#### Task details:
Exactly as written, print the lines from the top of the listing through the line containing "middle tip: (900, 283)"; include no pictures.

────

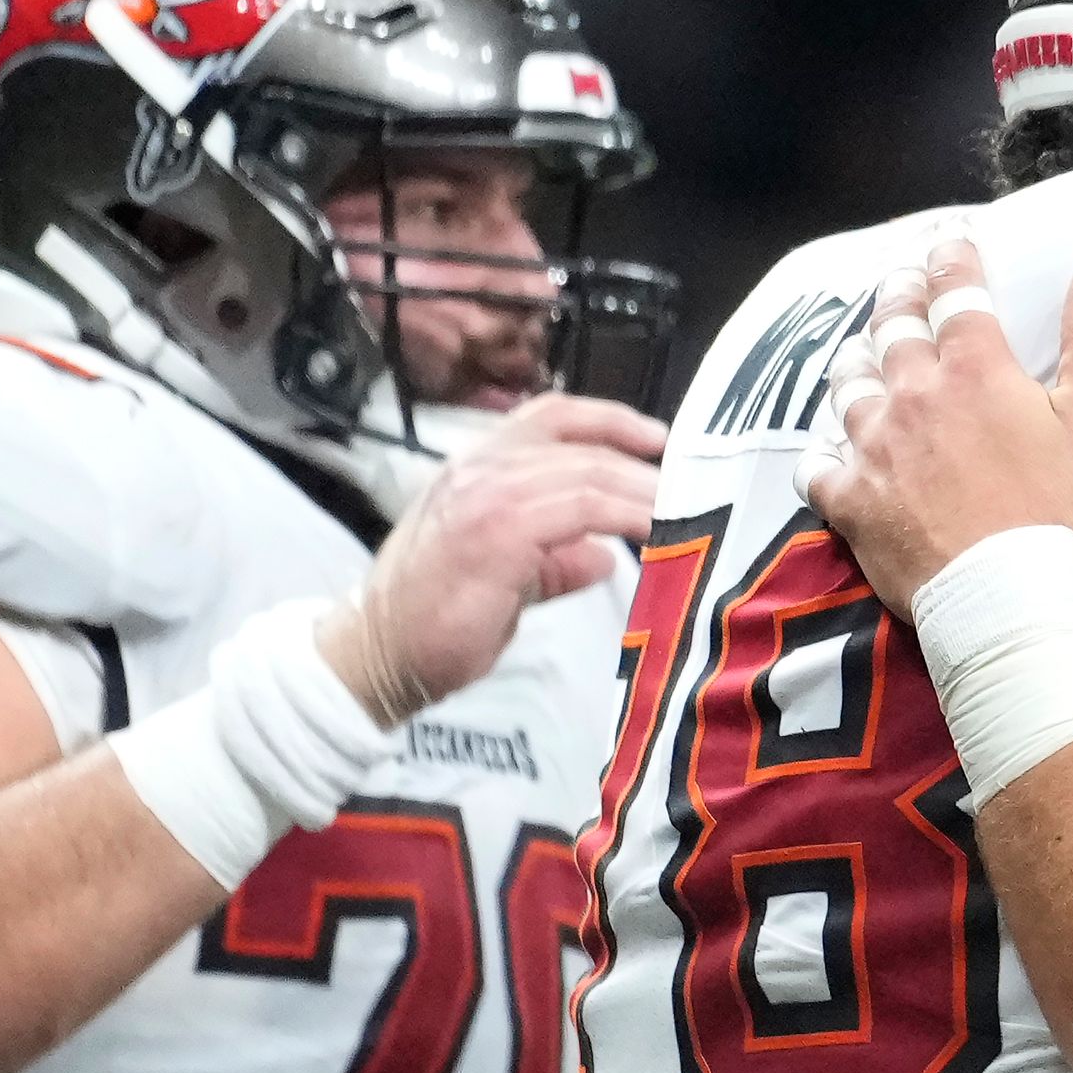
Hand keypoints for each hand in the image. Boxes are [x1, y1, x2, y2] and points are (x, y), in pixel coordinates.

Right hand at [321, 394, 664, 722]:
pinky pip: (582, 508)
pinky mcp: (497, 530)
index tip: (659, 439)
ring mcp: (485, 493)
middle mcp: (477, 466)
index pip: (552, 416)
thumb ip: (551, 558)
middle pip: (581, 444)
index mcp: (475, 466)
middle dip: (645, 466)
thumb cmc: (433, 621)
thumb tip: (603, 556)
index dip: (611, 420)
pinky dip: (628, 515)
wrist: (376, 655)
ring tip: (688, 512)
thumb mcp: (502, 576)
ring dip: (645, 491)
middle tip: (696, 488)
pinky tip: (657, 531)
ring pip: (587, 472)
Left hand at [807, 238, 1072, 601]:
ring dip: (857, 360)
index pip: (954, 291)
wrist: (1002, 595)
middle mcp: (913, 395)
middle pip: (892, 326)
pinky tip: (831, 446)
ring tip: (862, 352)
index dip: (951, 259)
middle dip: (897, 295)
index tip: (948, 243)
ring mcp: (874, 445)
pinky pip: (818, 463)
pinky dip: (824, 450)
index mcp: (974, 370)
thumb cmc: (1052, 511)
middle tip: (900, 283)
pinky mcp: (850, 497)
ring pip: (848, 382)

────

#### Task result:
Hand keypoints for each hand in the image. Boxes are [x1, y1, x2, y2] and points are (x, y), in pixel coordinates.

Right hand at [321, 394, 664, 722]:
pinky pip: (582, 508)
pinky mcp: (497, 530)
index tip: (659, 439)
ring mcp: (485, 493)
middle mcp: (477, 466)
index pip: (552, 416)
thumb ip: (551, 558)
middle pip: (581, 444)
index mcp: (475, 466)
middle dip: (645, 466)
thumb cmc: (433, 621)
thumb tip: (603, 556)
index dip: (611, 420)
pinky dip: (628, 515)
wrist: (376, 655)
ring tip: (688, 512)
thumb mcp: (502, 576)
ring dip: (645, 491)
middle tip: (696, 488)
pinky tip: (657, 531)
ring pip: (587, 472)
Left hand at [807, 238, 1072, 601]:
ring dip: (857, 360)
index pip: (954, 291)
wrist: (1002, 595)
middle mcp: (913, 395)
middle pip: (892, 326)
pinky tip: (831, 446)
ring tip: (862, 352)
index dip: (951, 259)
middle dip: (897, 295)
index tip: (948, 243)
ring mcp: (874, 445)
pinky pip: (818, 463)
pinky dip: (824, 450)
index mcp: (974, 370)
thumb cmc: (1052, 511)
middle tip: (900, 283)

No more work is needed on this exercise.